Feine U, Lietzenmayer R, Hanke J P, Held J, Wöhrle H, Müller-Schauenburg W
Department of Nuclear Medicine, Eberhard Karls University, Tuebingen, Germany.
J Nucl Med. 1996 Sep;37(9):1468-72.
We conducted a prospective study to define the sensitivity of 131I scintigraphy and 18FDG PET whole-body scanning in the detection of thyroid cancer and metastases.
Forty-one patients with differentiated thyroid carcinoma who underwent thyroidectomy and 131I elimination of the remaining thyroid were studied by 18FDG whole-body PET in 52 examinations and by 131I whole-body scanning.
Combined 18FDG and 131I imaging resulted in a sensitivity of about 95%, with alternating uptake of 131I and 18FDG in the metastases: 131I trapping metastases with no 18FDG uptake and 18FDG trapping metastases with no 131I uptake. Five uptake types were differentiated. Alternating uptake was found in about 90% of the patients, which was nearly identical to the sensitivity of the combined 131I/18FDG investigation. In six patients with increasing human thyroglobulin levels, we found that 18FDG whole-body PET localized positive neck metastases of papillary thyroid carcinomas that were histologically confirmed after extirpation.
Combination 18FDG and 131I whole-body imaging protocol enables detection of local recurrence or metastases on whole-body scans that are often not shown by other imaging methods. Biochemical grading of thyroid cancer may also be possible with this method: Tumors with remaining functional differentiation for hormone synthesis and iodine uptake have low glucose metabolism in more than 95%; tumors without this functional differentiation of 131I uptake show high, glucose metabolism. Fluorine-18-FDG uptake seems to be an indicator of poor functional differentiation, and possibly higher malignancy, in thyroid cancer.
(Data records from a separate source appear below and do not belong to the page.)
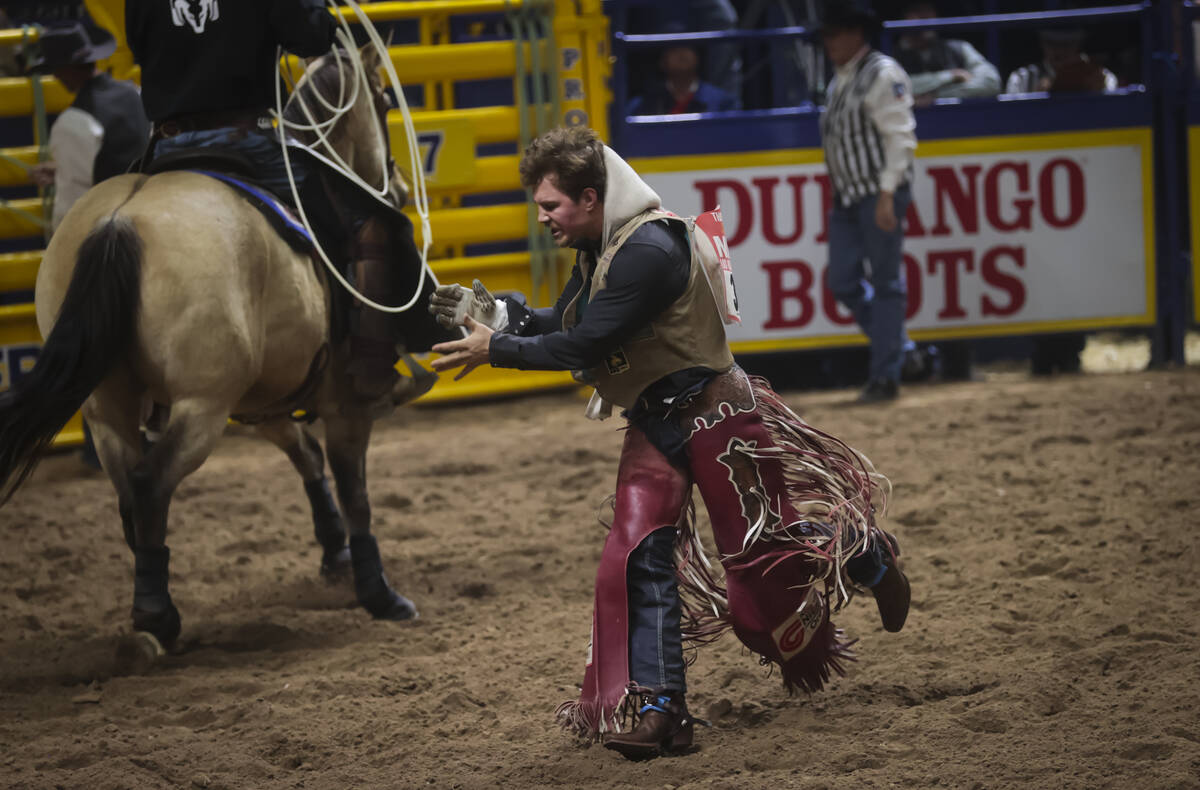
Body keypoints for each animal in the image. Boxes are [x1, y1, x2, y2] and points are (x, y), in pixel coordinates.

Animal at [0, 43, 444, 657]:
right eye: (382, 103)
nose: (398, 185)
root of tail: (118, 223)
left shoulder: (266, 398)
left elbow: (306, 456)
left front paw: (334, 552)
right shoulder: (344, 408)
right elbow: (354, 490)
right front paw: (380, 595)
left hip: (109, 405)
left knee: (129, 489)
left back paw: (151, 600)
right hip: (201, 405)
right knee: (150, 482)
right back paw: (157, 616)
我们进行了一项前瞻性研究,以确定¹³¹I闪烁扫描和¹⁸F-FDG PET全身扫描在检测甲状腺癌及转移灶方面的敏感性。
对41例接受甲状腺切除术并进行¹³¹I清除残余甲状腺的分化型甲状腺癌患者进行了52次¹⁸F-FDG全身PET检查和¹³¹I全身扫描。
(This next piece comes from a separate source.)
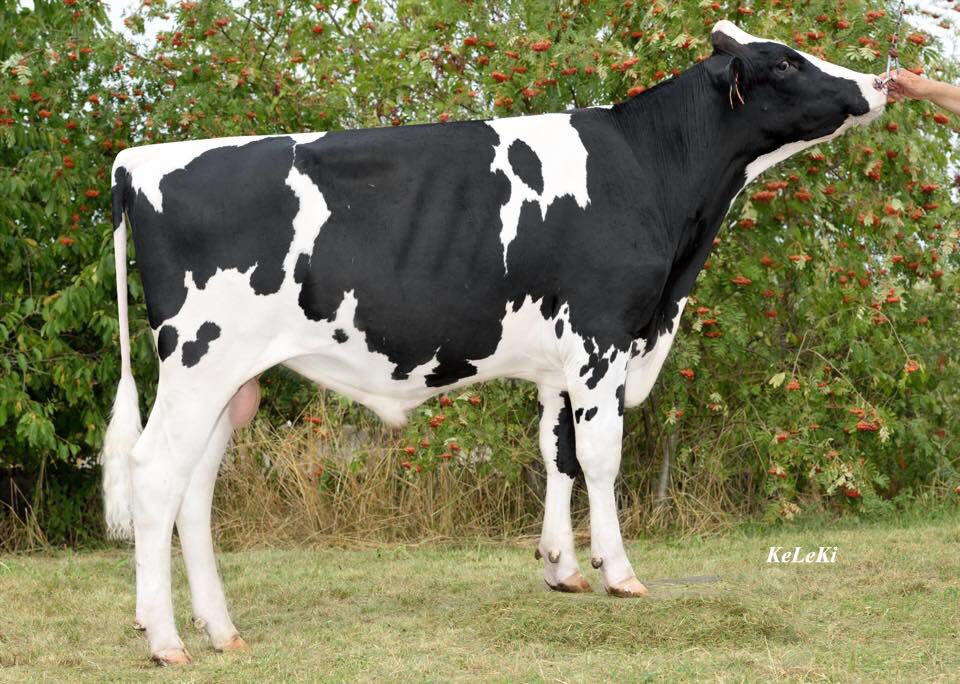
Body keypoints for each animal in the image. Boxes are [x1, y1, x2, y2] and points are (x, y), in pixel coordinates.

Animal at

¹⁸F-FDG和¹³¹I联合成像的敏感性约为95%,转移灶中¹³¹I和¹⁸F-FDG摄取情况交替出现:¹³¹I摄取转移灶而¹⁸F-FDG无摄取,¹⁸F-FDG摄取转移灶而¹³¹I无摄取。区分出了五种摄取类型。约90%的患者出现交替摄取,这与¹³¹I/¹⁸F-FDG联合检查的敏感性几乎相同。在6例血清人甲状腺球蛋白水平升高的患者中,我们发现¹⁸F-FDG全身PET定位了甲状腺乳头状癌颈部阳性转移灶,切除术后经组织学证实。
¹⁸F-FDG和¹³¹I全身成像方案能够在全身扫描中检测到局部复发或转移灶,而其他成像方法往往无法显示这些情况。使用这种方法还可能对甲状腺癌进行生化分级:仍具有激素合成和碘摄取功能分化的肿瘤,超过95%的肿瘤葡萄糖代谢较低;无¹³¹I摄取这种功能分化的肿瘤显示高葡萄糖代谢。¹⁸F-FDG摄取似乎是甲状腺癌功能分化不良以及可能更高恶性程度的一个指标。